TASK BRIEF: The response should hold each line from the entries below where "Intellectual" is found.

DATA FOR THIS TASK:
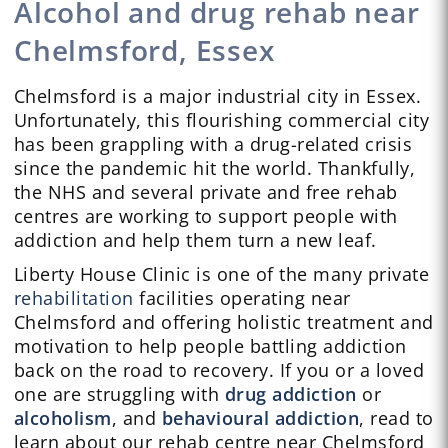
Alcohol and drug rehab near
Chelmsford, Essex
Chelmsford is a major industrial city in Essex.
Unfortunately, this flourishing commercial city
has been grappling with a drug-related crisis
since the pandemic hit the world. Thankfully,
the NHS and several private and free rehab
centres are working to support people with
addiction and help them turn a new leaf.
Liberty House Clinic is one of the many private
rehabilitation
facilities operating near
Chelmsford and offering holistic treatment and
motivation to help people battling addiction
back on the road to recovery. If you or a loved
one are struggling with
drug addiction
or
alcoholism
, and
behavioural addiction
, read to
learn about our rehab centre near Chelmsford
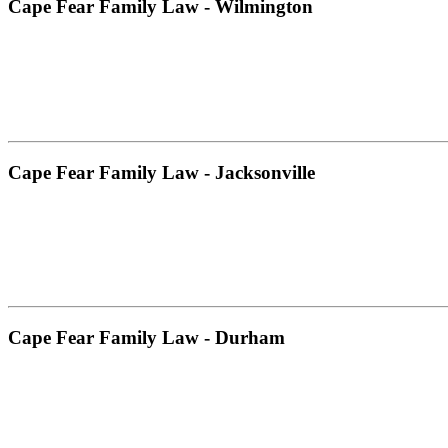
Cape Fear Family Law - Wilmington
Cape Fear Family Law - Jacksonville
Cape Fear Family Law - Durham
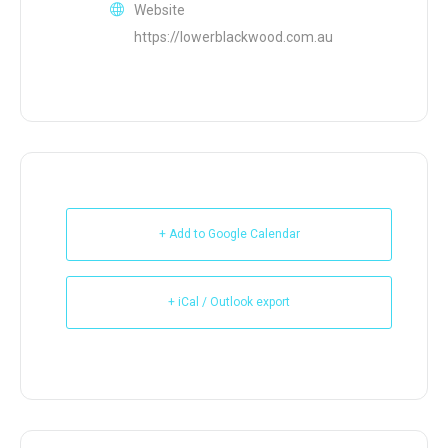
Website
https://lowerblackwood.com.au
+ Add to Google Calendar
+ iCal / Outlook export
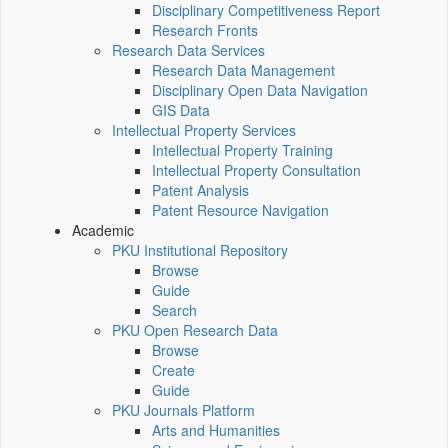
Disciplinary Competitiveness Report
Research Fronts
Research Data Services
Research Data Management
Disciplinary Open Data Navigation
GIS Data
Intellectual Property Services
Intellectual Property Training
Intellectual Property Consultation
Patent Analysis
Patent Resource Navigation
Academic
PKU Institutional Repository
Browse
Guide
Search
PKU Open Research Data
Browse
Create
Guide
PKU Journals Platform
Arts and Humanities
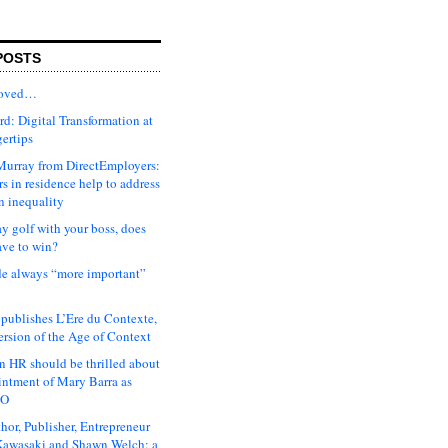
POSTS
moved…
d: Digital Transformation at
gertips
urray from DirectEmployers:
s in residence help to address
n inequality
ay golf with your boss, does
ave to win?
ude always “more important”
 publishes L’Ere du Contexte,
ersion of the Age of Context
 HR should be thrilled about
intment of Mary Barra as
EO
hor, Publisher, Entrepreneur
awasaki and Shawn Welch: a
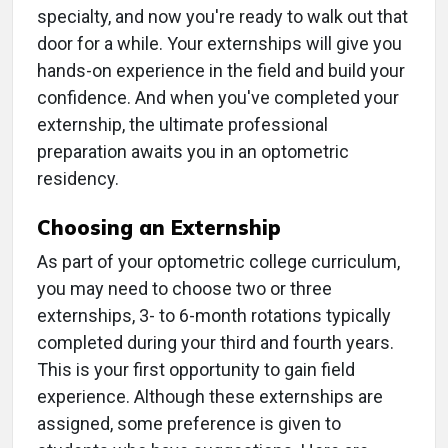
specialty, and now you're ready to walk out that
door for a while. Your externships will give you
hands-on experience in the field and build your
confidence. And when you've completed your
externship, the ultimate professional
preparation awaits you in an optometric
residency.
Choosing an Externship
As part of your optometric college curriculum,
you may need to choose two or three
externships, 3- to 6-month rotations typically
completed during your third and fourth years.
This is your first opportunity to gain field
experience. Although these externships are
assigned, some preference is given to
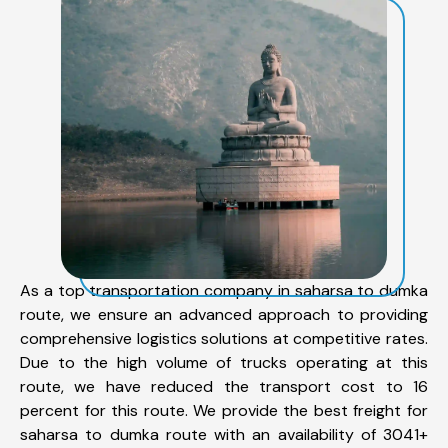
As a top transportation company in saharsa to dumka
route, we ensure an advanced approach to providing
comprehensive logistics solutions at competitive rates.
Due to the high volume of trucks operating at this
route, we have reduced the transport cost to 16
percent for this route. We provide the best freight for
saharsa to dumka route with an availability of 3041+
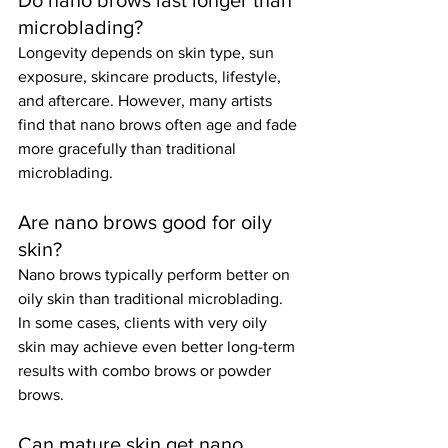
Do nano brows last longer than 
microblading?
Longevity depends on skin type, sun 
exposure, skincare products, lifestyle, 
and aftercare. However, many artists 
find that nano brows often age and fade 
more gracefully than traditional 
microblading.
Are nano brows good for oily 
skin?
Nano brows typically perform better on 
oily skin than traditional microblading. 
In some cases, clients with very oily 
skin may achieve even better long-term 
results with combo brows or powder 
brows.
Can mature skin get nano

EXERCISE RESPONSE:
Intellectual Property Services
Intellectual Property Training
Intellectual Property Consultation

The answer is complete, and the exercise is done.